**DIRECTIONS**.
Answer these questions from the Condor text below:
1. What mechanism lets Condor run a job on a machine without an account there?
2. How many central managers does a pool have?
3. Which machines do users need to be able to log in to?

BEGIN DOCUMENT SEGMENT

Condor does not require an account (login) on machines where it runs a job. Condor can do this because it uses remote system calls which trap library calls for such operations as reading or writing from disk files. The calls are transmitted over the network to be performed on the machine where the job was submitted.
Every machine in a Condor pool can serve a variety of roles, and most machines will serve more than one role simultaneously, although certain roles can only be performed by single machines in a pool. The following list describes the 4 different roles:
- Central Manager
The Manager machine is the collector of information, and the negotiator between resources and resource requests. There is only one central manager for a pool. - Submit
Submit machines queue Condor jobs. There may be more than one. Users will only need to be able to log in to these. - Execute
Execute machines actually run the Condor jobs. There may be more than one. - Checkpoint Server
The checkpoint server is a centralized machine that stores all the checkpoint files for the jobs submitted in the pool. Only one machine in a pool can be configured as a checkpoint server, and its presence is optional.

END DOCUMENT SEGMENT
BEGIN DATA ROWS

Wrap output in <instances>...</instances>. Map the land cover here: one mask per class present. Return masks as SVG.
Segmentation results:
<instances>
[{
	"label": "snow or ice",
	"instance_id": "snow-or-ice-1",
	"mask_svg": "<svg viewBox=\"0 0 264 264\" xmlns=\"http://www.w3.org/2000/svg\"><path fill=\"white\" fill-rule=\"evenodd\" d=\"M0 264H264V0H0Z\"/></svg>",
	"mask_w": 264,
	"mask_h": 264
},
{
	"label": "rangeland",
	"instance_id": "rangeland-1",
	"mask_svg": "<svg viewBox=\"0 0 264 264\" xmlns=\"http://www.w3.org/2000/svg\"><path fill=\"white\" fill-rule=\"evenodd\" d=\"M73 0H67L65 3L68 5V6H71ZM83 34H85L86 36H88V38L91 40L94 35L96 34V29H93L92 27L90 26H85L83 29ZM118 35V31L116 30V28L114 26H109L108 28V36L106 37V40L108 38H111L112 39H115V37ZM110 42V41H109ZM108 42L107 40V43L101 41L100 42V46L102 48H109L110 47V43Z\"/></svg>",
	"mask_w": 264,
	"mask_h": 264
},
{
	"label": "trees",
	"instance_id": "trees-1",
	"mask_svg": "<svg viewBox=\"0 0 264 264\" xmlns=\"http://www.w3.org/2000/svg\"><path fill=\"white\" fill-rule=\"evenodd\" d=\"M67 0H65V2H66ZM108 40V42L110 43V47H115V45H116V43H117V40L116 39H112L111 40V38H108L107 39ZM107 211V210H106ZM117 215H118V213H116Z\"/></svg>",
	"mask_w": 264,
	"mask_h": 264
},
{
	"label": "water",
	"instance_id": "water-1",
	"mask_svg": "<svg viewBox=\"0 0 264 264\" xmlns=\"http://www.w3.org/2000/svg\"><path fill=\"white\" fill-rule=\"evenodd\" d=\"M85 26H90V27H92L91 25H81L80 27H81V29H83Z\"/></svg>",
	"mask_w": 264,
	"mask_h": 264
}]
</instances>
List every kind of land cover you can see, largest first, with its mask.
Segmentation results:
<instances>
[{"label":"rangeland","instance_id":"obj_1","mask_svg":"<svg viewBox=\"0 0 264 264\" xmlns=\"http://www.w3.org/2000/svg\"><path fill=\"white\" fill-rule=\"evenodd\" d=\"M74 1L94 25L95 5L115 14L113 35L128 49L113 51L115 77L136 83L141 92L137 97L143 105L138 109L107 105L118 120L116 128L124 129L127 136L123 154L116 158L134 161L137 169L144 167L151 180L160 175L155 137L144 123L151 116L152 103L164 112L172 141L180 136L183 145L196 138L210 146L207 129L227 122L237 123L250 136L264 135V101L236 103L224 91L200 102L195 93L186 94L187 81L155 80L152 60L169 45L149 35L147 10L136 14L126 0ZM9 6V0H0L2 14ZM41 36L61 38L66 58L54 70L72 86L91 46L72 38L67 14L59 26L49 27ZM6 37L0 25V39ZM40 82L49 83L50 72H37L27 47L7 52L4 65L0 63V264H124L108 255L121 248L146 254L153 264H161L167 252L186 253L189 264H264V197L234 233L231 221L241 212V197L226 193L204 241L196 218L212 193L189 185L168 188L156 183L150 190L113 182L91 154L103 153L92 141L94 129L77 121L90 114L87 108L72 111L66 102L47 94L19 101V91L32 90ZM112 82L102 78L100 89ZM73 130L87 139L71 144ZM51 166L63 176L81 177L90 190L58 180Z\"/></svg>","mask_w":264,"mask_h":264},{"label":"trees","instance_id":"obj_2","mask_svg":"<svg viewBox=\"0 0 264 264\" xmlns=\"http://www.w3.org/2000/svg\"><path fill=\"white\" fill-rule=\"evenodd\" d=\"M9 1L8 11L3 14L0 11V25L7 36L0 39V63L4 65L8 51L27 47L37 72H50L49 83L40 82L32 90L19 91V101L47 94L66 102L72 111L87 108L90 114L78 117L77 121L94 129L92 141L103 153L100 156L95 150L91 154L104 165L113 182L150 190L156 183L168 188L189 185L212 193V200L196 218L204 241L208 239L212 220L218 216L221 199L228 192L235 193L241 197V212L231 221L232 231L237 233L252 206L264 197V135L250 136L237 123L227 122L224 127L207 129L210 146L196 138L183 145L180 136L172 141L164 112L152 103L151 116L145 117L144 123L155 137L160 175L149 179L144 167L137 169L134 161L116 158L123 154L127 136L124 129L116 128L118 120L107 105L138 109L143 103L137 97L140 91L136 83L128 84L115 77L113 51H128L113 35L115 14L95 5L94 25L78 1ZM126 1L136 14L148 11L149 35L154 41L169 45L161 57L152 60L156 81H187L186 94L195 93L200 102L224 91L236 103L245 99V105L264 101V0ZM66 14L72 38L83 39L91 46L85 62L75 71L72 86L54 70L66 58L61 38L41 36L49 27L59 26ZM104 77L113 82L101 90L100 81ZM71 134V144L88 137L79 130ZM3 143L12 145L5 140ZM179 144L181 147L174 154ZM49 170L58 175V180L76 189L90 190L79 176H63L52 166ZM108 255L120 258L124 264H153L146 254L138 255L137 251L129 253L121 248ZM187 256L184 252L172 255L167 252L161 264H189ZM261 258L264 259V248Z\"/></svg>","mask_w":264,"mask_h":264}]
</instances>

END DATA ROWS

**ANSWER TO THIS PROBLEM**.
1. Remote system calls, which trap library calls for operations such as reading or writing disk files and send them over the network to the machine where the job was submitted.
2. One.
3. Submit machines.